Activity:
Sort through the data and copy the lines holding the word "nitro".

Given data:
===

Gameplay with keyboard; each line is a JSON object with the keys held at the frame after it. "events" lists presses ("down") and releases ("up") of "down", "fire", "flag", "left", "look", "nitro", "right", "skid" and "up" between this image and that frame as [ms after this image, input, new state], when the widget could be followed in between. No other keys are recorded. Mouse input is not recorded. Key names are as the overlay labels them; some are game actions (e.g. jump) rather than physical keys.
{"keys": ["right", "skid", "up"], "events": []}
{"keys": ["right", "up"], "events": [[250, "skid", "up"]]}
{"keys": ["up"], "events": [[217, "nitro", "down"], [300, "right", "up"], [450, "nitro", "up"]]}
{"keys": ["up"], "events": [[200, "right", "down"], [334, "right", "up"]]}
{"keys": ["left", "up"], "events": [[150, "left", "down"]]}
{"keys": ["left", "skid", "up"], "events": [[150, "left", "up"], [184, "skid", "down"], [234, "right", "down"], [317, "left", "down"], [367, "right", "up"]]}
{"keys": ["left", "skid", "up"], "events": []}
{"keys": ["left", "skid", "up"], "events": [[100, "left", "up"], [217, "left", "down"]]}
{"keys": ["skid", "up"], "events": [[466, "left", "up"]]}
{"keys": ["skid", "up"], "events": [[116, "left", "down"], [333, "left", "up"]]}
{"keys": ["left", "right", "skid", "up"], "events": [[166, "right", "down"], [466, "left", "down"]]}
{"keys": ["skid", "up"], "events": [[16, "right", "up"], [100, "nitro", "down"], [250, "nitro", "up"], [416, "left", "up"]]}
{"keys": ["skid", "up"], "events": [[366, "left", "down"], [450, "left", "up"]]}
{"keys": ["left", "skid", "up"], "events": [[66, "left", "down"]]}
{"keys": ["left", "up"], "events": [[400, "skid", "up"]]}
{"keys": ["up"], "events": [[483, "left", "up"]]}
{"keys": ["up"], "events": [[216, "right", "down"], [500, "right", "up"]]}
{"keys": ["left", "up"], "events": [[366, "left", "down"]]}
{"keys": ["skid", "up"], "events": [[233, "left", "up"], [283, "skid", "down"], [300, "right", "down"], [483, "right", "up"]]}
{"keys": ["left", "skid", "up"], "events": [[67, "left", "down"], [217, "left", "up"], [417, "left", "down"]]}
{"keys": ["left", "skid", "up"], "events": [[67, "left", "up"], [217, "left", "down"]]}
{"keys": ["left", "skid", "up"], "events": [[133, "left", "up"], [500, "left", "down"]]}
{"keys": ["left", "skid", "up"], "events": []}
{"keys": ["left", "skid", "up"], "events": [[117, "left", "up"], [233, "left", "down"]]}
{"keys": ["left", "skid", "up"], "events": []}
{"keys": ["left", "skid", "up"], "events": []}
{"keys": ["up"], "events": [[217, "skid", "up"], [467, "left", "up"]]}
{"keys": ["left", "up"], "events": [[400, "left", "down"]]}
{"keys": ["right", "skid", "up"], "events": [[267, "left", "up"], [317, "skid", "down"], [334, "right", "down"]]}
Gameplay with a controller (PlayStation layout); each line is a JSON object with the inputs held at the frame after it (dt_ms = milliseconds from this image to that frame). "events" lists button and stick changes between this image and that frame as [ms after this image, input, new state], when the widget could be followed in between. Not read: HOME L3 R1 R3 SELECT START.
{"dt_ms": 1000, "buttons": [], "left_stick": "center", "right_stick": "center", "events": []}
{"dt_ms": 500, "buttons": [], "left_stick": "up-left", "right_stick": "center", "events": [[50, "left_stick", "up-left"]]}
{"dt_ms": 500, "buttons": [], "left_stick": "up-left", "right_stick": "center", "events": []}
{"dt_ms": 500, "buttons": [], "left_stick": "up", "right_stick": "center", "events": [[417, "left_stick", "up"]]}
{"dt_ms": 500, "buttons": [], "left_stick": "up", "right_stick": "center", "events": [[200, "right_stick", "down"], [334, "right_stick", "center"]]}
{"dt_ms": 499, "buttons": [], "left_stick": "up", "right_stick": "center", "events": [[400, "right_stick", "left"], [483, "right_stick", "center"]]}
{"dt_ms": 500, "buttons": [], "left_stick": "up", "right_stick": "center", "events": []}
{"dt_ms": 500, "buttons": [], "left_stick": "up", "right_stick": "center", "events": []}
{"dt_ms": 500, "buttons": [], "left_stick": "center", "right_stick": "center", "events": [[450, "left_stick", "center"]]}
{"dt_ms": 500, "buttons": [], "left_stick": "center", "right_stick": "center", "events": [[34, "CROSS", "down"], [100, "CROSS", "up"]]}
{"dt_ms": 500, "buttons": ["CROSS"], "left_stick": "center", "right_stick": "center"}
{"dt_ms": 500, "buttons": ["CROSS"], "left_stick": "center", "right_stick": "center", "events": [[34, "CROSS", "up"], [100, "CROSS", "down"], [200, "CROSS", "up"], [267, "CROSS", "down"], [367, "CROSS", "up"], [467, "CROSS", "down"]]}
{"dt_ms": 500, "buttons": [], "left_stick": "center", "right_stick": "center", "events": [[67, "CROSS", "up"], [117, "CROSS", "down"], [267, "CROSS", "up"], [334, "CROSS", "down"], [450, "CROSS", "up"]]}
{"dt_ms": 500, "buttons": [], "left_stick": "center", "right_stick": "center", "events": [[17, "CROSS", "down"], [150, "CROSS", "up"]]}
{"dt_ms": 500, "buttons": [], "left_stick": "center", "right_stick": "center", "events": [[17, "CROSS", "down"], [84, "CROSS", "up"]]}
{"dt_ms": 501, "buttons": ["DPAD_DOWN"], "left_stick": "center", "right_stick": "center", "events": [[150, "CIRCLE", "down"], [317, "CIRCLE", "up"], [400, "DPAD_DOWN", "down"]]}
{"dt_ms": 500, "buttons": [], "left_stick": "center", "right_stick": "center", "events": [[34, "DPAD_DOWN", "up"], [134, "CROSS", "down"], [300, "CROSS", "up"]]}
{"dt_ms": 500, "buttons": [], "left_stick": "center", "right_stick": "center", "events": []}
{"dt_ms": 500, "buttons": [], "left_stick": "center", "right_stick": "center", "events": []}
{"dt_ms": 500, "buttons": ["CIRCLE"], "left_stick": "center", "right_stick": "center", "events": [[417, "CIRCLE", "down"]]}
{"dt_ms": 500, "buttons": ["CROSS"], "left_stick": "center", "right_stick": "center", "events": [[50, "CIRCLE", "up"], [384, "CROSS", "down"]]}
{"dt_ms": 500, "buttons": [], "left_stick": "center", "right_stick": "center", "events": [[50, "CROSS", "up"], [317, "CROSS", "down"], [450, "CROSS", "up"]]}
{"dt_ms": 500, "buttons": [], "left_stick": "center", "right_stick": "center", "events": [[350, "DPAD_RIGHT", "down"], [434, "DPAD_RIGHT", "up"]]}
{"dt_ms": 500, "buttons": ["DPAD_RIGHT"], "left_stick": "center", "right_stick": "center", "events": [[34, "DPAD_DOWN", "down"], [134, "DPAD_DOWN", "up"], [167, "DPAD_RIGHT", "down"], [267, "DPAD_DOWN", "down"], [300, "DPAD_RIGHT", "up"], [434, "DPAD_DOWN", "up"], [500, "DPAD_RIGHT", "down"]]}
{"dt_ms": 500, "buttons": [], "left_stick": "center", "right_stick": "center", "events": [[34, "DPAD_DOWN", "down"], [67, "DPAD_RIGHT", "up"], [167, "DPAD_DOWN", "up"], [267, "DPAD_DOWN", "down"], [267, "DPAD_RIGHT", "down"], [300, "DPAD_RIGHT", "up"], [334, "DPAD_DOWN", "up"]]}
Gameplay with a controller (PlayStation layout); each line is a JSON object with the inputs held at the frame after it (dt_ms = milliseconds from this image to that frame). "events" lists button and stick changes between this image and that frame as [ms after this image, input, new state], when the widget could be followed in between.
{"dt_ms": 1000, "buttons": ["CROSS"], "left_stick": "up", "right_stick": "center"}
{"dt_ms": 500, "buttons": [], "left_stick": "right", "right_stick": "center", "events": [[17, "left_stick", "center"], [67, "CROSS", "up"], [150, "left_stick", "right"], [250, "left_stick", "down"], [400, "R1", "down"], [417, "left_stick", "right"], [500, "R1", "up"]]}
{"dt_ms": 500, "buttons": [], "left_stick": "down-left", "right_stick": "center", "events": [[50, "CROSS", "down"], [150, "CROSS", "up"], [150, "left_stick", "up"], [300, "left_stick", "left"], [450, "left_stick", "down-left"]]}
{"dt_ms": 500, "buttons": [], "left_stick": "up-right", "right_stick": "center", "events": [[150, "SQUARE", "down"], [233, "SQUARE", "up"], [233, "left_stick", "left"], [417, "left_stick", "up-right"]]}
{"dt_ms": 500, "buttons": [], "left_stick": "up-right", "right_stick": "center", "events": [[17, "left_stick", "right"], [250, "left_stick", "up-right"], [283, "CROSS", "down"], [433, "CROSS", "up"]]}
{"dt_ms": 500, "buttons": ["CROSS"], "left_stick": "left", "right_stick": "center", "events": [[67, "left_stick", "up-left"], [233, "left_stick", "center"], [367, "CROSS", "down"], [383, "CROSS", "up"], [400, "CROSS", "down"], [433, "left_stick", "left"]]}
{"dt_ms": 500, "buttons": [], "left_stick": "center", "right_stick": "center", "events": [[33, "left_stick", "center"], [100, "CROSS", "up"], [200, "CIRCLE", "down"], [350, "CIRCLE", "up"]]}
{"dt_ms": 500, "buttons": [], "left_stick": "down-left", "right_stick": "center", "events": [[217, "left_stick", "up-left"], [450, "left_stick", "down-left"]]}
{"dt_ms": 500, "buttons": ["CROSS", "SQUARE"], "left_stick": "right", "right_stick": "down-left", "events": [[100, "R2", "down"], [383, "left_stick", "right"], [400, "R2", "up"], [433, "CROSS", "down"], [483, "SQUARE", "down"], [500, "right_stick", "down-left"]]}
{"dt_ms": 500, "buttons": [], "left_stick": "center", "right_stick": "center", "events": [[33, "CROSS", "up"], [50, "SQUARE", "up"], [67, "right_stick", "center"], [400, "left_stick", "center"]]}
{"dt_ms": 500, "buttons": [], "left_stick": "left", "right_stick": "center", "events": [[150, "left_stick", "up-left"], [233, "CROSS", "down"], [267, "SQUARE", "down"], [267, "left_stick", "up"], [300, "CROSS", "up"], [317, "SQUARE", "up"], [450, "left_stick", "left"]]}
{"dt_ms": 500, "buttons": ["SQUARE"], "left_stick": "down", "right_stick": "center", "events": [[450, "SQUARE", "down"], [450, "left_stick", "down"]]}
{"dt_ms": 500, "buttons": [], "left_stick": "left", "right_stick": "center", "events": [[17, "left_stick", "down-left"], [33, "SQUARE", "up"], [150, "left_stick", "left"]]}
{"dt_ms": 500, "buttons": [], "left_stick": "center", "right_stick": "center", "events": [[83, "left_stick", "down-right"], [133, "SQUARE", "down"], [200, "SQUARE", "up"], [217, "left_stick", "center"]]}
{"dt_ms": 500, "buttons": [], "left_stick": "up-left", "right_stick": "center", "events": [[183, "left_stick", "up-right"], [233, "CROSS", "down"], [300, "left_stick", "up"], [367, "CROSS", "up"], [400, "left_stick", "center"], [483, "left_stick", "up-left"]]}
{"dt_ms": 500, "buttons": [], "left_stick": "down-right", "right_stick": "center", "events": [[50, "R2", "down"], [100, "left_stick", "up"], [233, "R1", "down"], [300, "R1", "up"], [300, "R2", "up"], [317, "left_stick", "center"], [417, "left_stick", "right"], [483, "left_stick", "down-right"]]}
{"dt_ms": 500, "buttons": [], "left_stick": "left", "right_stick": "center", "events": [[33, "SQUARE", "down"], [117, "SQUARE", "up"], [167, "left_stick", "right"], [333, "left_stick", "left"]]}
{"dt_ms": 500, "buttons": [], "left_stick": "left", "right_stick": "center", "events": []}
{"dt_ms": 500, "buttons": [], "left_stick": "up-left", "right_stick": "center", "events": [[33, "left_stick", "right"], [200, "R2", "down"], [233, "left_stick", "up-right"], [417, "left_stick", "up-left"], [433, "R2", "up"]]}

===

Task result:
Gameplay with keyboard; each line is a JSON object with the keys held at the frame after it. "events" lists presses ("down") and releases ("up") of "down", "fire", "flag", "left", "look", "nitro", "right", "skid" and "up" between this image and that frame as [ms after this image, input, new state], when the widget could be followed in between. No other keys are recorded. Mouse input is not recorded. Key names are as the overlay labels them; some are game actions (e.g. jump) rather than physical keys.
{"keys": ["up"], "events": [[217, "nitro", "down"], [300, "right", "up"], [450, "nitro", "up"]]}
{"keys": ["skid", "up"], "events": [[16, "right", "up"], [100, "nitro", "down"], [250, "nitro", "up"], [416, "left", "up"]]}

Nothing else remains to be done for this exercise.